Introduction: In the current study, we evaluated factors that increase the coronavirus disease (COVID-19) patient death rate by analyzing the data from two cohort hospitals. In addition, we studied whether underlying neurological diseases are risk factors for death.
Methods: In this retrospective cohort study, we included 103 adult inpatients (aged ≥ 18 years). We evaluated differences in demographic data between surviving and non-surviving COVID-19 patients.
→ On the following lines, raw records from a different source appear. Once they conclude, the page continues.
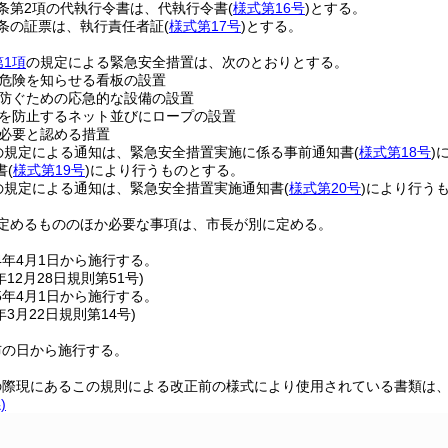
条第2項の代執行令書は、代執行令書
(
様式第16号
)
とする。
条の証票は、執行責任者証
(
様式第17号
)
とする。
第1項
の規定による緊急安全措置は、次のとおりとする。
危険を知らせる看板の設置
防ぐための応急的な設備の設置
を防止するネット並びにロープの設置
必要と認める措置
の規定による通知は、緊急安全措置実施に係る事前通知書
(
様式第18号
)
書
(
様式第19号
)
により行うものとする。
の規定による通知は、緊急安全措置実施通知書
(
様式第20号
)
により行う
定めるもののほか必要な事項は、市長が別に定める。
4年4月1日から施行する。
年12月28日
規則第51号)
5年4月1日から施行する。
年3月22日
規則第14号)
布の日から施行する。
の際現にあるこの規則による改正前の様式により使用されている書類は
)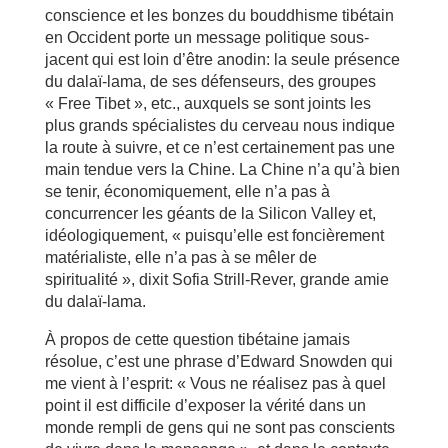
conscience et les bonzes du bouddhisme tibétain
en Occident porte un message politique sous-
jacent qui est loin d’être anodin: la seule présence
du dalaï-lama, de ses défenseurs, des groupes
« Free Tibet », etc., auxquels se sont joints les
plus grands spécialistes du cerveau nous indique
la route à suivre, et ce n’est certainement pas une
main tendue vers la Chine. La Chine n’a qu’à bien
se tenir, économiquement, elle n’a pas à
concurrencer les géants de la Silicon Valley et,
idéologiquement, « puisqu’elle est foncièrement
matérialiste, elle n’a pas à se mêler de
spiritualité », dixit Sofia Strill-Rever, grande amie
du dalaï-lama.
À propos de cette question tibétaine jamais
résolue, c’est une phrase d’Edward Snowden qui
me vient à l’esprit: « Vous ne réalisez pas à quel
point il est difficile d’exposer la vérité dans un
monde rempli de gens qui ne sont pas conscients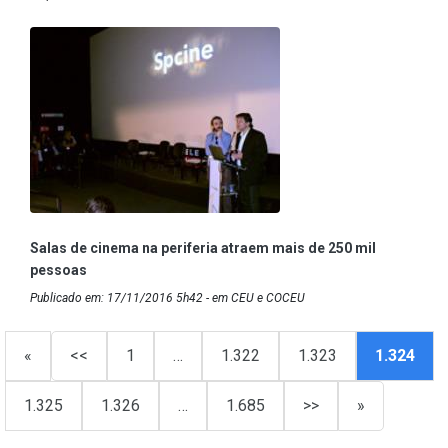
Salas de cinema na periferia atraem mais de 250 mil
pessoas
Publicado em: 17/11/2016 5h42 - em CEU e COCEU
«
<<
1
…
1.322
1.323
1.324
1.325
1.326
…
1.685
>>
»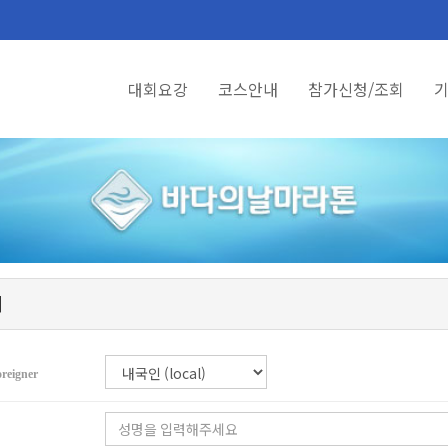
대회요강
코스안내
참가신청/조회
기
회
oreigner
Results: In a multivariate logistic analysis, age and the presence of chronic lung disease and Alzheimer's dementia (AD) were the only significant parameters for predicting COVID-19 non-survival (p < 0.05). However, hypertension, coronary vascular disease, dyslipidemia, chronic kidney disease, diabetes, and history of taking angiotensin II receptor blockers (ARBs) or angiotensin-converting enzyme (ACE) inhibitors, as well as nonsteroidal anti-inflammatory drugs (NSAIDs), were not significantly associated with the death of COVID-19 patients. The optimal cutoff value obtained from the maximum Youden index was 70 (sensitivity, 80.77%; specificity, 61.04%), and the odds ratio of non-survival increased 1.055 fold for every year of age.
Conclusions: Clinicians should closely monitor and manage the symptoms of COVID-19 patients who are over the age of 70 years or have chronic lung disease or AD.
Keywords: Alzheimer’s dementia; COVID-19; Chronic lung disease; Coronavirus.